「【今作は、アウシュビッツ強制収容所に連行されたワルシャワのボクシングチャンピオンが、不屈の闘争心で自由を得るまでの姿を描いた実話である。ラストのシーンはジワリと涙が溢れます。】」アウシュヴィッツのチャンピオン NOBUさんの映画レビュー(感想・評価)
【今作は、アウシュビッツ強制収容所に連行されたワルシャワのボクシングチャンピオンが、不屈の闘争心で自由を得るまでの姿を描いた実話である。ラストのシーンはジワリと涙が溢れます。】
■1940年、第二次世界大戦中のドイツ占領下のポーランド。
アウシュビッツ強制収容所に連行されたワルシャワのボクシングチャンピオン・テディ(ピョートル・グロバツキ)は、過酷な労働に従事させられていた。
ある日、テディは衛兵たちの気晴らしに、リングに立たされることになるが、まともな食事も与えられていないのに、華麗なフットワークで連戦連勝していく。
◆感想<Caution!内容に触れています。>
・今作が心に響くのは、死と隣り合わせの状況下で、テディが決して諦めない姿である。
・更に彼は、試合に勝った後、褒美で渡されたパンを、餓えた仲間達に分け与えたり、喘息持ちの少年の為に、自分の傷の手当をした貰った際に、クスリを貰っている。
ー 彼の人間としての、器の大きさが良く分かる。-
・そんな彼の姿に、心動かされた収容所指導者マルチン・ボサックは、彼を別の収容所(アウシュヴィッツより助かる可能性が高い)に送るように指示するのである。
■今作は資料によると、強制収容所でリングに立ち続けた実在のボクサーの物語を元囚人たちや本人の証言をもとに映画化したモノだそうである。
今作では、囚人番号”77”を左腕に彫られたテディが、囚人仲間達の希望の象徴である事が見事に描かれている。

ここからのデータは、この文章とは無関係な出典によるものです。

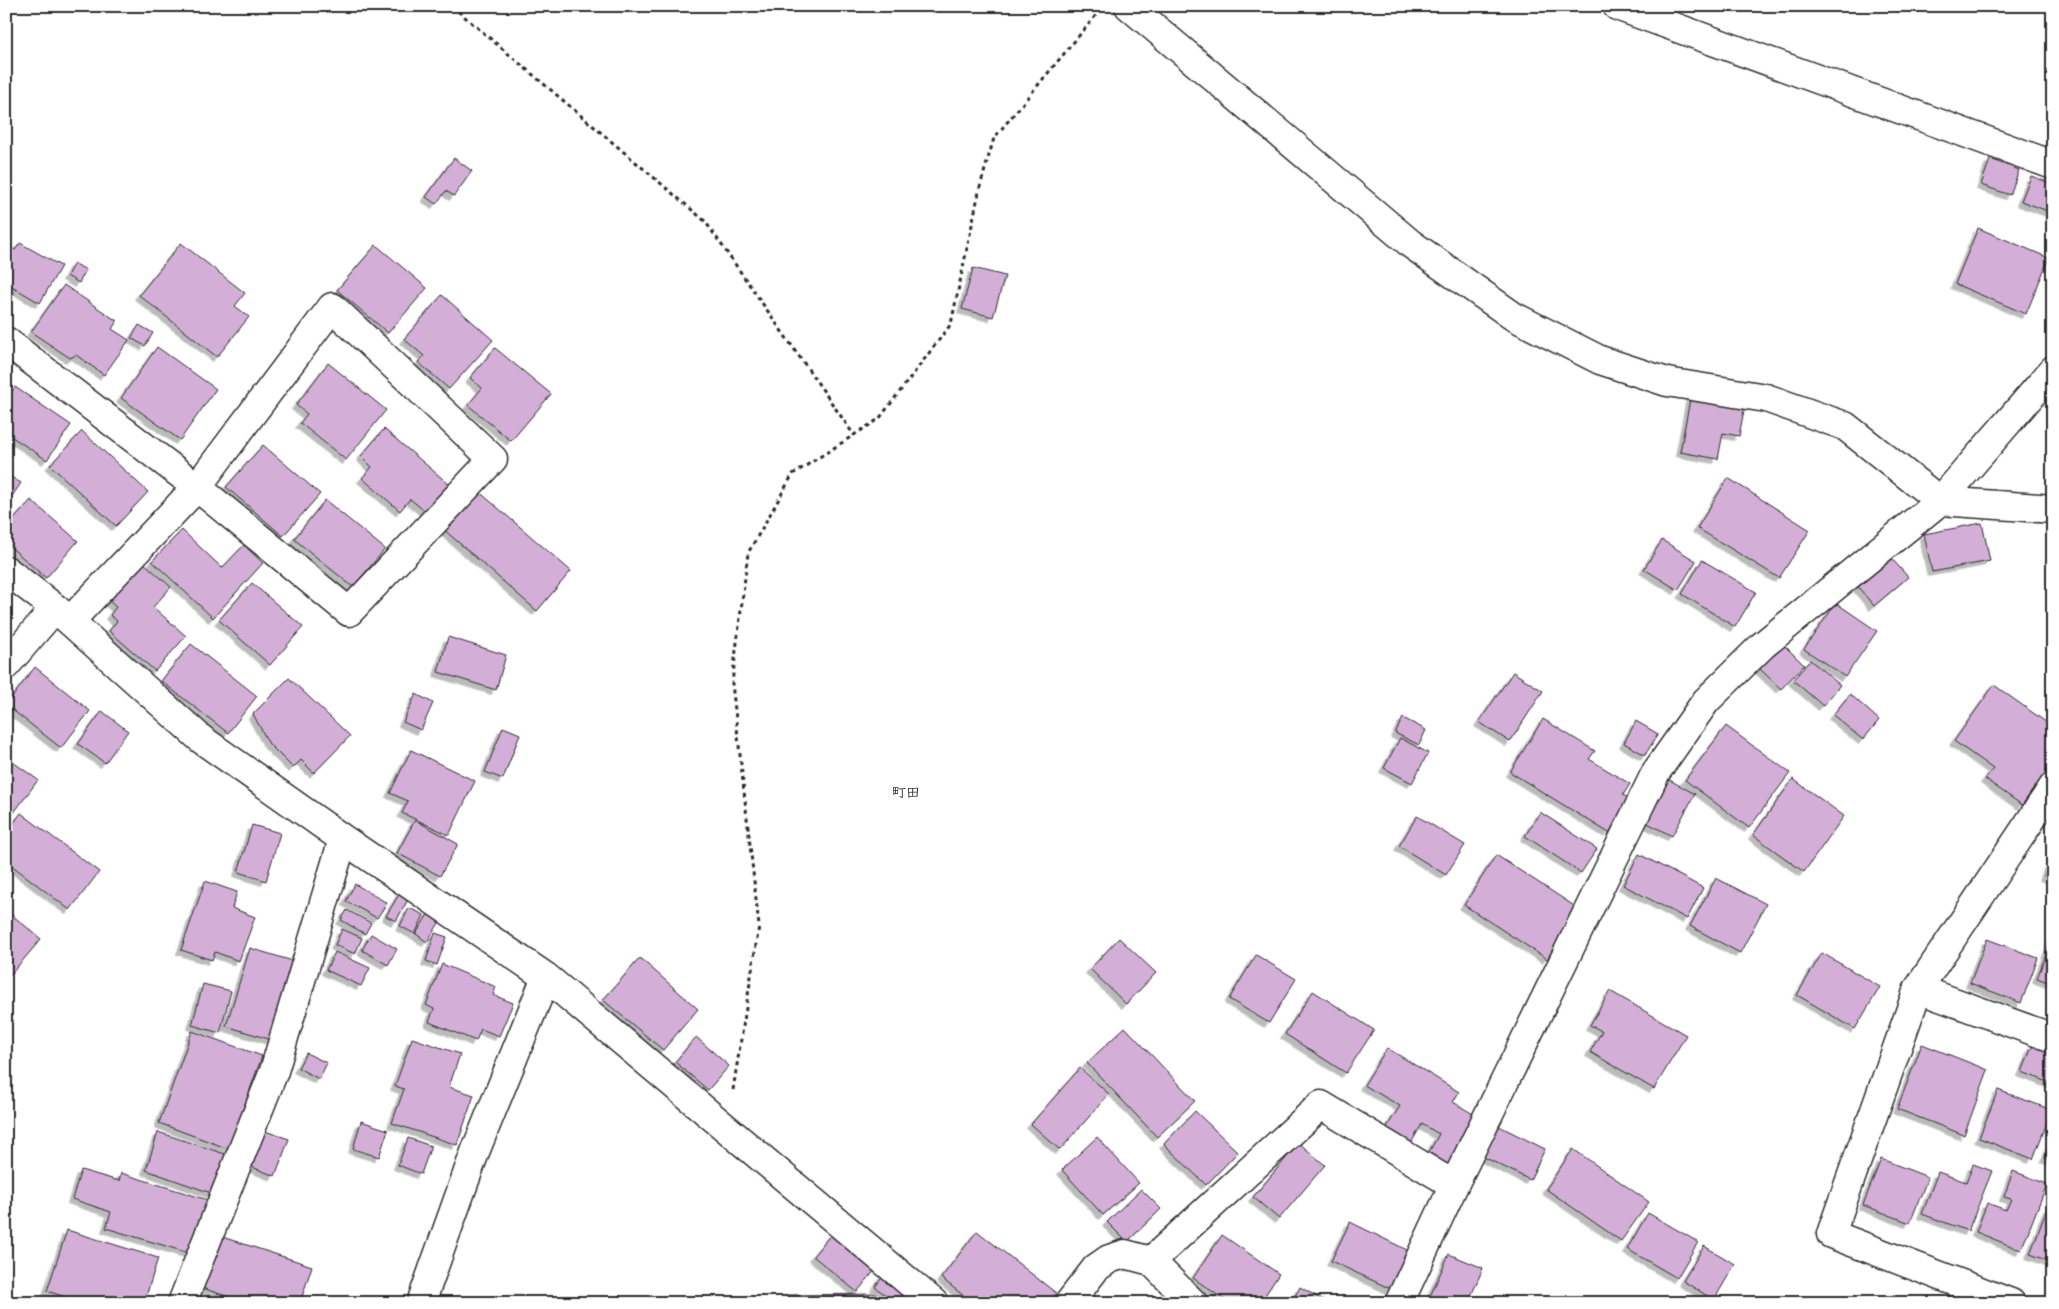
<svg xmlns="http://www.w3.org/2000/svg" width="2059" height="1309" viewBox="0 0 2059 1309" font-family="'Shantell Sans','Klee One',sans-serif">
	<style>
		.building { fill: #d3afd8; stroke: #2b2b2b; filter: url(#shadow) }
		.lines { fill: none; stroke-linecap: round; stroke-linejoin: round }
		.street-casing { stroke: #2b2b2b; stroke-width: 31 }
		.path { stroke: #2b2b2b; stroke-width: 3; stroke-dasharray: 4 4; stroke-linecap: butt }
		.street { stroke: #fff; stroke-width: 28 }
		.labels { text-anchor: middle; stroke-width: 4; stroke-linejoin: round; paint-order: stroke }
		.neighbourhood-label { font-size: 14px; font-weight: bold; fill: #2b2b2b; stroke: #fff }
	</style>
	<defs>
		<filter id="shadow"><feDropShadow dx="-4.5" dy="4.5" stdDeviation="0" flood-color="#0004"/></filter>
	</defs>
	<rect width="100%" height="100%" fill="#fff"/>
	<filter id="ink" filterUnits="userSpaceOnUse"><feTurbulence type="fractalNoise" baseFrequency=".02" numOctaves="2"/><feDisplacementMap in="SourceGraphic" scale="10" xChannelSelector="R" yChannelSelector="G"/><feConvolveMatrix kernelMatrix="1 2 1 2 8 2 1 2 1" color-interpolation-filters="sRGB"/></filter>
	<g filter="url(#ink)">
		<path class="building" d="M454 158 472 171 454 196 446 191 436 204 426 197Z
			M1990 159 2019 170 2010 195 1981 185Z
			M2031 176 2053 184V213L2021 201Z
			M1978 228 2049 258 2026 314 1955 284Z
			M20 243 61 266 40 303 6 283V252L9 246 15 250Z
			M181 243 245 293 235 306 249 317 217 357 139 295Z
			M376 245 427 288 388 333 337 290Z
			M74 263 86 270 79 283 67 276Z
			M973 268 1005 276 993 317 962 309Z
			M6 283 17 289 8 303 6 302Z
			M64 285 117 321 112 329 129 340 104 375 76 355 70 358 31 332Z
			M442 295 493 340 449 389 418 362 424 356 404 339Z
			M139 325 153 333 145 346 131 338Z
			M157 347 216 389 180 440 121 398Z
			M495 348 551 394 511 441 468 405 482 388 470 378Z
			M328 363 386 410 346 460 300 423 307 414 296 405Z
			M15 387 71 425 47 460 6 433V400Z
			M1692 389 1746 400 1739 436 1723 433 1718 459 1680 452Z
			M384 429 450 485 426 512 410 499 400 511 362 478 372 467 361 456Z
			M82 431 148 492 116 526 50 465Z
			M263 445 320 494 283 536 226 487Z
			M6 474 21 483 6 505Z
			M1728 478 1810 530 1779 578 1697 528Z
			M476 489 571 571 537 611 442 528Z
			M31 500 78 541 46 578 6 543V528Z
			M325 500 385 549 353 587 294 539Z
			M1982 523 1990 561 1932 572 1924 534Z
			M182 530 222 568 244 545 263 563 213 618 152 561Z
			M1662 540 1696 561 1678 590 1644 569Z
			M1892 559 1908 577 1874 606 1858 587Z
			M1702 560 1756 592 1735 627 1682 594Z
			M143 562 171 587 153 607 186 636 155 671 109 631 117 621 110 615 116 607 109 601Z
			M252 583 303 627 270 665 219 620Z
			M1836 603 1877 631 1845 677 1804 649Z
			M448 637 506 655 496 690 438 672Z
			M1782 643 1804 665 1781 689 1759 668Z
			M191 644 257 696 228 733 161 681Z
			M1810 660 1840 685 1823 706 1793 680Z
			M35 667 90 711 61 748 6 705Z
			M1513 672 1543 691 1510 742 1479 722Z
			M289 678 350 736 314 773 301 760 293 768 269 744 253 714Z
			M1994 685 2050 725 2053 721V762L2022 805 1985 779 1993 769 1954 741Z
			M416 694 433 703 421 730 403 722Z
			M1850 694 1879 720 1863 740 1833 715Z
			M102 711 128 731 105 763 78 744Z
			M1403 718 1426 730 1419 745 1395 733Z
			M1543 719 1595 751 1589 759 1630 784 1623 795 1630 799 1609 833 1510 772Z
			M1636 721 1658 734 1645 755 1624 743Z
			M1726 726 1790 773 1749 828 1685 780Z
			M503 727 520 734 503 779 485 772Z
			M1400 738 1428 753 1412 783 1384 768Z
			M411 750 475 781 449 835 402 813 408 801 390 793Z
			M6 757 38 780 7 822 6 821Z
			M1666 778 1695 794 1672 836 1642 820Z
			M1793 779 1844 816 1804 872 1753 835Z
			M1540 812 1597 849 1581 873 1525 836Z
			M21 813 99 872 70 910 6 861V833Z
			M1417 816 1465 845 1446 875 1399 846Z
			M415 820 458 844 440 876 397 853Z
			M252 825 280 833 266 881 238 872Z
			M2053 853V879L2044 876Z
			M1639 854 1703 888 1687 919 1623 885Z
			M1496 855 1579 909 1547 959 1464 905Z
			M1716 878 1766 904 1740 953 1690 926Z
			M205 881 237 892 232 908 255 917 239 961 215 952 212 960 181 950Z
			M355 884 387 903 377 918 346 901Z
			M401 891 410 896 396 921 386 916Z
			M409 908 424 915 415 934 400 926Z
			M6 910 41 939 6 980Z
			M347 910 371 923 365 934 341 920Z
			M430 911 442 918 427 942 416 934Z
			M342 929 362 938 355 954 335 945Z
			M435 933 447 937 437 965 426 961Z
			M371 934 397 949 388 965 362 950Z
			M2053 937V984L2037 978Z
			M1119 938 1156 973 1126 1004 1090 969Z
			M1987 939 2038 958 2021 1003 1970 983Z
			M250 948 296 962 272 1040 226 1026Z
			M335 952 370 968 361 986 326 970Z
			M1822 953 1880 987 1855 1029 1797 995Z
			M1256 955 1296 979 1269 1023 1229 999Z
			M640 958 698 1009 663 1050 603 1000Z
			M442 964 496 987 493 995 513 1003 499 1036 481 1029 476 1041 429 1022 434 1009 426 1005Z
			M203 984 231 991 220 1033 192 1025Z
			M1313 991 1374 1030 1346 1073 1285 1034Z
			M1610 991 1686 1035 1654 1089 1590 1052 1602 1031 1590 1025Z
			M1125 1027 1195 1101 1157 1137 1087 1063Z
			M192 1031 262 1056 229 1149 159 1123Z
			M696 1037 729 1066 708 1090 675 1062Z
			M412 1038 460 1054 449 1087 474 1095 457 1145 392 1123 404 1089 395 1086Z
			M1922 1044 1988 1070 1964 1135 1897 1109Z
			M2033 1044 2053 1052V1084L2022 1072Z
			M1387 1048 1459 1092 1453 1102 1478 1117 1448 1165 1429 1152 1439 1134 1422 1124 1410 1145 1385 1130 1400 1106 1364 1085Z
			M306 1053 327 1063 319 1079 298 1068Z
			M1080 1068 1109 1094 1060 1150 1031 1124Z
			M1998 1090 2052 1110 2033 1159 1979 1138Z
			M1195 1111 1238 1152 1206 1185 1164 1144Z
			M361 1121 388 1130 379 1157 353 1149Z
			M1497 1125 1545 1149 1530 1180 1482 1156Z
			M265 1131 289 1139 275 1176 252 1167Z
			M158 1132 228 1155 214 1194 146 1170Z
			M1097 1137 1139 1183 1103 1215 1062 1170Z
			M2053 1137V1161L2045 1158Z
			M408 1138 431 1146 421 1174 398 1165Z
			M1299 1143 1325 1165 1279 1219 1253 1197Z
			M1573 1149 1649 1202 1621 1241 1546 1189Z
			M1881 1159 1928 1177 1910 1223 1863 1205Z
			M1973 1164 1992 1171 1968 1231 1922 1214 1938 1172 1966 1182Z
			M81 1170 119 1181 121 1173 208 1200 192 1254 106 1228 111 1212 72 1199Z
			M2013 1171 2047 1184 2021 1250 1976 1232 1987 1203 2006 1210 2011 1199 2004 1197Z
			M1141 1189 1161 1209 1127 1242 1107 1222Z
			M2048 1206 2053 1208V1262L2030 1254Z
			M1648 1213 1698 1242 1677 1278 1627 1249Z
			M1350 1222 1409 1251 1391 1289 1331 1261Z
			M67 1230 158 1258 144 1303H84L47 1291Z
			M977 1231 1056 1293 1049 1303H973L941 1278Z
			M832 1233 876 1269 857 1292 813 1256Z
			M1222 1235 1279 1274 1260 1303H1229L1193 1278Z
			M219 1236 312 1266 300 1303H247L202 1288Z
			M1704 1246 1735 1264 1714 1300 1683 1281Z
			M1449 1254 1483 1268 1468 1303H1427Z
			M886 1272 924 1303H896L875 1287Z
			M1300 1287 1328 1303H1291Z
			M876 1294V1303H787V1295Z"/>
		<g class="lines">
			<g class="street-casing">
				<path id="street" d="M1129 6 1411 244 1513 316 1600 360 1667 382 1766 398 1845 426 1940 501 2053 509
					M1617 6 2053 165
					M332 307 493 459 349 612 197 487Z
					M6 341 197 487 70 621
					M6 570 55 608 201 739 343 839 546 977 934 1303
					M6 665 55 608
					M1918 989 2053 1038
					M1151 1261 1321 1105 1454 1185
					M182 1303 274 1071 343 839
					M421 1303 475 1152 546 977
					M1069 1303 1096 1268 1109 1259 1125 1254 1151 1261 1193 1303
					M1399 1303 1454 1185 1656 772 1706 701 1763 645 1940 501 2053 370
					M2011 1303 1831 1234 1918 989 2053 787"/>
			</g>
			<path class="path" d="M452 6 705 221 854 435
				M733 1090 759 926 732 683 748 553 793 474 879 419 951 324 980 187 994 138 1097 14"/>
			<use href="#street" class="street"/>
		</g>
	</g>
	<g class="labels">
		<g class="neighbourhood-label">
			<text x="906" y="797">町田</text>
		</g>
	</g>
	<rect width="2059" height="1309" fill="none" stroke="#fff" stroke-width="25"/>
	<rect x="12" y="12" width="2034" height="1284" fill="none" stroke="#2b2b2b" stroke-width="2" filter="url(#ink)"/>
</svg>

<マチェイ・バルチェフスキ監督は、元囚人たちの証言やテディ本人の記録から今作をドラマティックに描き出したそうである。
凄い人物がいたモノである。>
■ナチスの蛮行を描いた映画は、数知れない事はご存じの通りである。
殆どが、ユダヤの民や、ポーランドの民の末裔が制作しているが、(こちらの方が、リアリティ溢れる作品が多い気がする。)
だが、ドイツ人が自ら製作している作品も多い。
ロシアの現況の愚かしき行為(今でも既に数作のドキュメンタリー映画が公開されている)が、何時か”あんなことは二度としてはイケナイ”と言う想いを込めて、ロシア人監督により映画化される日が来ることを切に願うモノである。